Fenomena ini memperlihatkan kegagalan negara menegakkan keadilan spasial (spatial justice). Kebijakan tata ruang lebih berpihak pada pertumbuhan ekonomi dan investor, sementara aspek lingkungan serta hak masyarakat diabaikan. Kehadiran Undang-Undang Cipta Kerja justru memperkuat arah kebijakan pro-investasi dengan mempermudah izin usaha, meski sering mengorbankan partisipasi masyarakat.

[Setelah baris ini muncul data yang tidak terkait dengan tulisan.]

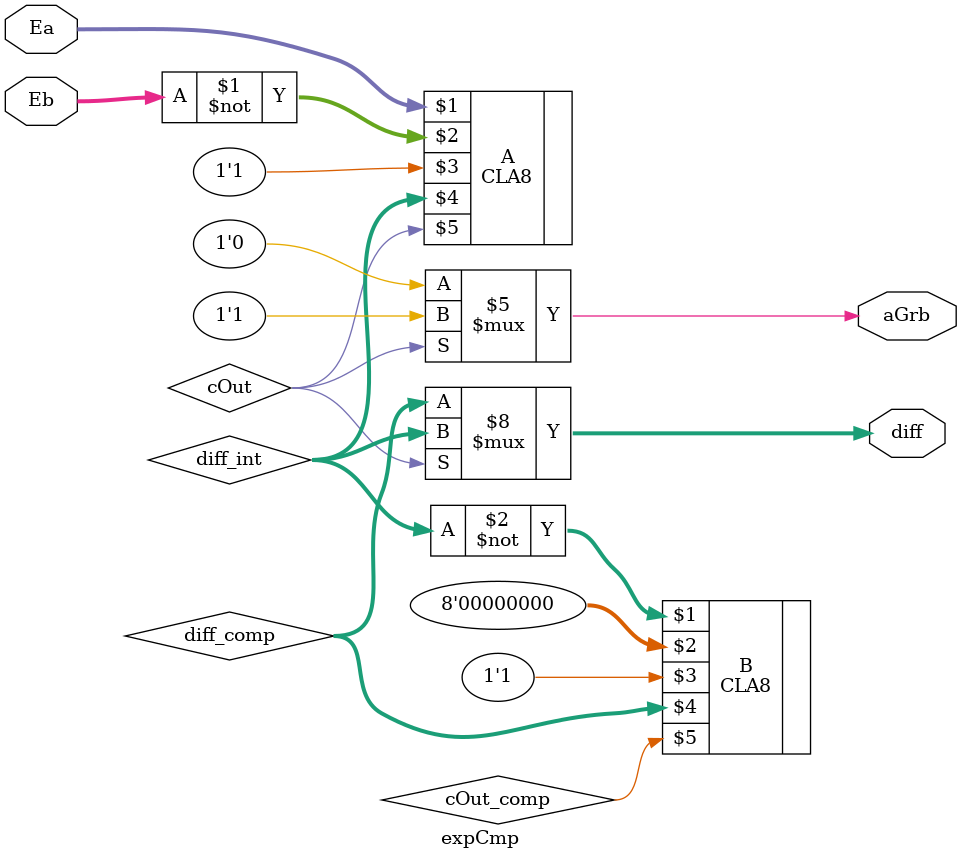
<source format=v>
`include "CLA8.v"


`ifndef _expCmp_
`define _expCmp_
module expCmp(Ea, Eb, aGrb, diff);

	input [7:0] Ea, Eb;

	output reg aGrb;
	output reg [7:0] diff;

	wire [7:0] diff_int, diff_comp;
	wire cOut, cOut_comp;

	CLA8 A(Ea, ~Eb, 1'b1, diff_int, cOut);
	CLA8 B(~diff_int, 8'b0, 1'b1, diff_comp, cOut_comp);


	always @(*) begin
		if (cOut) begin //A>=B
			diff = diff_int;
			aGrb = 1'b1;
		end
		else begin//B>A
			diff = diff_comp;
			aGrb = 1'b0;
		end
	end

endmodule
`endif
</source>
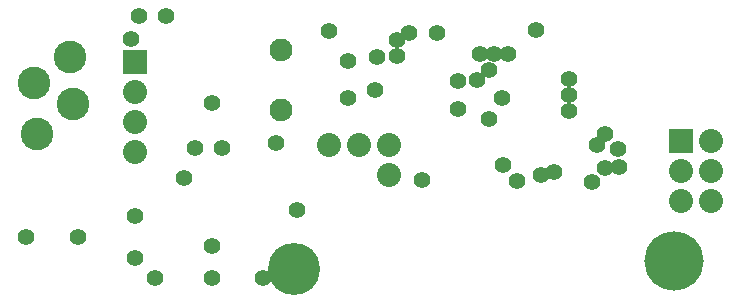
<source format=gbs>
G04 (created by PCBNEW-RS274X (2011-11-27 BZR 3249)-stable) date 26/12/2011 7:02:06 p.m.*
G01*
G70*
G90*
%MOIN*%
G04 Gerber Fmt 3.4, Leading zero omitted, Abs format*
%FSLAX34Y34*%
G04 APERTURE LIST*
%ADD10C,0.006000*%
%ADD11C,0.197500*%
%ADD12C,0.173900*%
%ADD13C,0.108600*%
%ADD14C,0.076000*%
%ADD15C,0.080000*%
%ADD16R,0.080000X0.080000*%
%ADD17C,0.055400*%
%ADD18C,0.055000*%
G04 APERTURE END LIST*
G54D10*
G54D11*
X23478Y-08982D03*
G54D12*
X10828Y-09232D03*
G54D13*
X02166Y-03053D03*
G54D14*
X10398Y-03932D03*
X10398Y-01932D03*
G54D15*
X11978Y-05092D03*
X12978Y-05092D03*
X13978Y-06092D03*
X13978Y-05092D03*
G54D16*
X05538Y-02352D03*
G54D15*
X05538Y-03352D03*
X05538Y-04352D03*
X05538Y-05352D03*
G54D17*
X03622Y-08169D03*
X01890Y-08169D03*
G54D13*
X02264Y-04726D03*
X03445Y-03742D03*
X03347Y-02167D03*
G54D16*
X23728Y-04982D03*
G54D15*
X24728Y-04982D03*
X23728Y-05982D03*
X24728Y-05982D03*
X23728Y-06982D03*
X24728Y-06982D03*
G54D18*
X16308Y-03902D03*
X16308Y-02972D03*
X11978Y-01302D03*
X19976Y-02898D03*
X18878Y-01282D03*
X19978Y-03962D03*
X17958Y-02082D03*
X17318Y-02592D03*
X17328Y-04232D03*
X21638Y-05232D03*
X19048Y-06112D03*
X17788Y-05772D03*
X21668Y-05842D03*
X13588Y-02172D03*
X17018Y-02082D03*
X14268Y-01612D03*
X21178Y-04732D03*
X20758Y-06342D03*
X06558Y-00792D03*
X09788Y-09532D03*
X05528Y-08862D03*
X15078Y-06282D03*
X08088Y-09552D03*
X19488Y-06002D03*
X05518Y-07472D03*
X08088Y-03712D03*
X17758Y-03542D03*
X14248Y-02132D03*
X18258Y-06292D03*
X13528Y-03262D03*
X05658Y-00812D03*
X19978Y-03452D03*
X16928Y-02952D03*
X06178Y-09542D03*
X15598Y-01362D03*
X08088Y-08462D03*
X05408Y-01582D03*
X10937Y-07264D03*
X14658Y-01362D03*
X08425Y-05221D03*
X17488Y-02062D03*
X10236Y-05032D03*
X12638Y-02323D03*
X12638Y-03543D03*
X21188Y-05862D03*
X20928Y-05092D03*
X07528Y-05212D03*
X07168Y-06202D03*
M02*

</source>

Delapan dekade setelah merdeka, pola kolonialisme tampak berulang. Bedanya, aktor perampas ruang kini bukan lagi penjajah asing, melainkan elit politik-ekonomi dalam negeri yang berkolaborasi dengan korporasi transnasional. Inilah yang disebut banyak akademisi sebagai “kolonialisme internal”: rakyat tetap tersisih, kehilangan ruang hidup, dan terasing dari janji kemerdekaan.
Padahal, UU No. 26/2007 tentang Penataan Ruang sudah mengamanatkan keterlibatan masyarakat dalam penyusunan RTRW. Namun, partisipasi itu kerap hanya formalitas. Aspirasi rakyat jarang benar-benar didengar, sementara keputusan akhir tetap berpihak pada investor. Alhasil, perencanaan ruang menjadi top-down dan eksklusif, jauh dari prinsip perencanaan kolaboratif yang menekankan musyawarah dengan masyarakat lokal.

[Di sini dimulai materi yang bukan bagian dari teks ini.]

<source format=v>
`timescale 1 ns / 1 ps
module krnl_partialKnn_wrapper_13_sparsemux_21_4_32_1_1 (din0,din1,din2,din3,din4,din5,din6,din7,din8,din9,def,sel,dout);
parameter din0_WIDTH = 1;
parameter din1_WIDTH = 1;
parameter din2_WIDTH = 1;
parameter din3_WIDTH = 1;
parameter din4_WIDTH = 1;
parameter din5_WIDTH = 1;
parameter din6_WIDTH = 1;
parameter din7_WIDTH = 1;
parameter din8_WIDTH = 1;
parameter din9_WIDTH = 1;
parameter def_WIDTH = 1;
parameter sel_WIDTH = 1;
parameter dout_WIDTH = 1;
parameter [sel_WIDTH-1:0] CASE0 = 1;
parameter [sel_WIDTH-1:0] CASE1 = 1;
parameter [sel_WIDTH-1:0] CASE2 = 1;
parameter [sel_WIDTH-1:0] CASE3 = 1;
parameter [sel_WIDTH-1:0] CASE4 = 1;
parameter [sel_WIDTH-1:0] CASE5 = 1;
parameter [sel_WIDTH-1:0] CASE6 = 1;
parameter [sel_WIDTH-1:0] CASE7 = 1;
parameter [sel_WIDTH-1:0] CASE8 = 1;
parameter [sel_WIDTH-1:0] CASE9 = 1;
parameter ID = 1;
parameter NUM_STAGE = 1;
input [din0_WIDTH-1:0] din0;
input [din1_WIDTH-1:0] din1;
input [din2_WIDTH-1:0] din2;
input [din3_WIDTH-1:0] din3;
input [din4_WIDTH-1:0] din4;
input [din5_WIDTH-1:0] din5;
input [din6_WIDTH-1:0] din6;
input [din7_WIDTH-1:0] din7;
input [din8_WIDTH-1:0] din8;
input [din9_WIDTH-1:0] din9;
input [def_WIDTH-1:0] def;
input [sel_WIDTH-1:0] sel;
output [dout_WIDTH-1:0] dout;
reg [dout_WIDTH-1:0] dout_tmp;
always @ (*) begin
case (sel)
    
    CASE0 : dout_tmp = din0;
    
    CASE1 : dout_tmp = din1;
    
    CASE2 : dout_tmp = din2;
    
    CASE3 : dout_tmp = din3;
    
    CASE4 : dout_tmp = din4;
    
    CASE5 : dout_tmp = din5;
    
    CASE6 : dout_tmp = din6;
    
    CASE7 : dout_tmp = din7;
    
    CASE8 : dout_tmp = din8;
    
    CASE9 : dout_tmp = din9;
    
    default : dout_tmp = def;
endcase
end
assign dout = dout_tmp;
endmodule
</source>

Peringatan 80 tahun kemerdekaan seharusnya menjadi momentum refleksi. Apakah kemerdekaan yang dirayakan setiap Agustus benar-benar substantif, atau sekadar seremonial? Kemerdekaan sejati adalah ketika setiap warga memiliki akses adil terhadap ruang hidup dan sumber daya alam, bukan ketika segelintir elit menguasai lahan.
Oleh karena itu, ada beberapa hal mendesak yang perlu dilakukan:
- Pemerintah harus tegas menegakkan hukum tata ruang, bukan hanya pada rakyat kecil, tetapi terutama terhadap korporasi besar.

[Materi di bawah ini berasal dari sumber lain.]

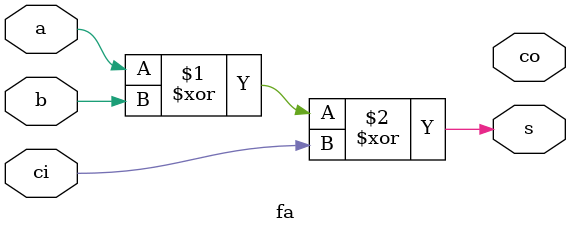
<source format=v>
module fa(s,co,a,b,ci);
input a,b,ci;
output s,co;
assign s=a^b^ci;
assign c=((a^b)&ci)|(a&b);
endmodule
</source>
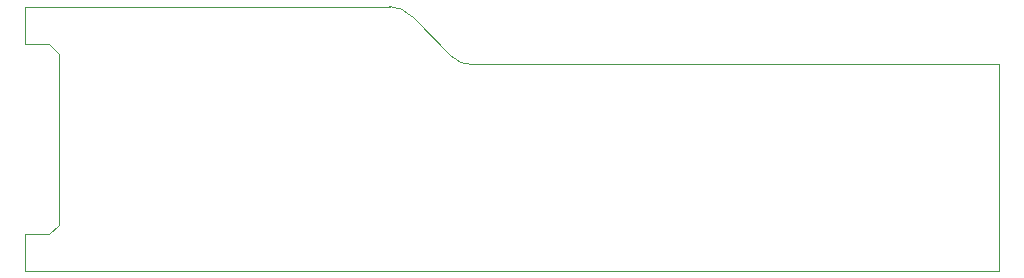
<source format=gbr>
%TF.GenerationSoftware,KiCad,Pcbnew,(5.1.7)-1*%
%TF.CreationDate,2021-11-04T21:35:45+01:00*%
%TF.ProjectId,window-sensor,77696e64-6f77-42d7-9365-6e736f722e6b,rev?*%
%TF.SameCoordinates,PX7270e00PY57bcf00*%
%TF.FileFunction,Profile,NP*%
%FSLAX46Y46*%
G04 Gerber Fmt 4.6, Leading zero omitted, Abs format (unit mm)*
G04 Created by KiCad (PCBNEW (5.1.7)-1) date 2021-11-04 21:35:45*
%MOMM*%
%LPD*%
G01*
G04 APERTURE LIST*
%TA.AperFunction,Profile*%
%ADD10C,0.050000*%
%TD*%
G04 APERTURE END LIST*
D10*
X-4900000Y-4100000D02*
X-4100000Y-4900000D01*
X-4900000Y-20200000D02*
X-4100000Y-19400000D01*
X-7000000Y-23300000D02*
X-7000000Y-20200000D01*
X-4900000Y-20200000D02*
X-7000000Y-20200000D01*
X-4100000Y-4900000D02*
X-4100000Y-19400000D01*
X-7000000Y-4100000D02*
X-4900000Y-4100000D01*
X23900000Y-900000D02*
G75*
G02*
X25770760Y-1744841I-59239J-2624840D01*
G01*
X30817250Y-5799023D02*
G75*
G02*
X29210000Y-5150000I-107250J2049023D01*
G01*
X30817250Y-5799024D02*
X75500000Y-5800000D01*
X25770760Y-1744841D02*
X29210000Y-5150000D01*
X-7000000Y-4100000D02*
X-7000000Y-900000D01*
X75500000Y-23300000D02*
X-7000000Y-23300000D01*
X75500000Y-5800000D02*
X75500000Y-23300000D01*
X-7000000Y-900000D02*
X23900000Y-900000D01*
M02*

</source>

- Partisipasi masyarakat dalam perencanaan tata ruang harus diperkuat dan dijalankan secara nyata.
- Orientasi pembangunan harus dikembalikan pada prinsip keadilan spasial dan keberlanjutan, bukan sekadar mengejar pertumbuhan ekonomi jangka pendek.
- Pasal 33 UUD 1945 harus dijalankan sebagai mandat untuk kesejahteraan rakyat, bukan untuk keuntungan segelintir pihak.
Kemerdekaan sejati hanya akan terwujud bila tata ruang dikelola secara adil, berkelanjutan, dan berpihak pada rakyat kecil—sebagaimana amanat konstitusi dan cita-cita para pendiri bangsa: sebesar-besar kemakmuran rakyat. Sebagaimana firman Allah: “Dia telah menciptakanmu dari bumi (tanah) dan menjadikanmu pemakmurnya…” (QS Hud: 61).
Wallahu a’lam bisshawab.
Referensi:
- Konsorsium Pembaruan Agraria (KPA). (2023). Catatan Akhir Tahun Konflik Agraria. Jakarta: KPA.
- Healey, P. (1997). Collaborative Planning: Shaping Places in Fragmented Societies. London: Macmillan.
- Undang-Undang Dasar Negara Republik Indonesia Tahun 1945.
- Undang-Undang Nomor 26 Tahun 2007 tentang Penataan Ruang.
- Undang-Undang Nomor 11 Tahun 2020 tentang Cipta Kerja.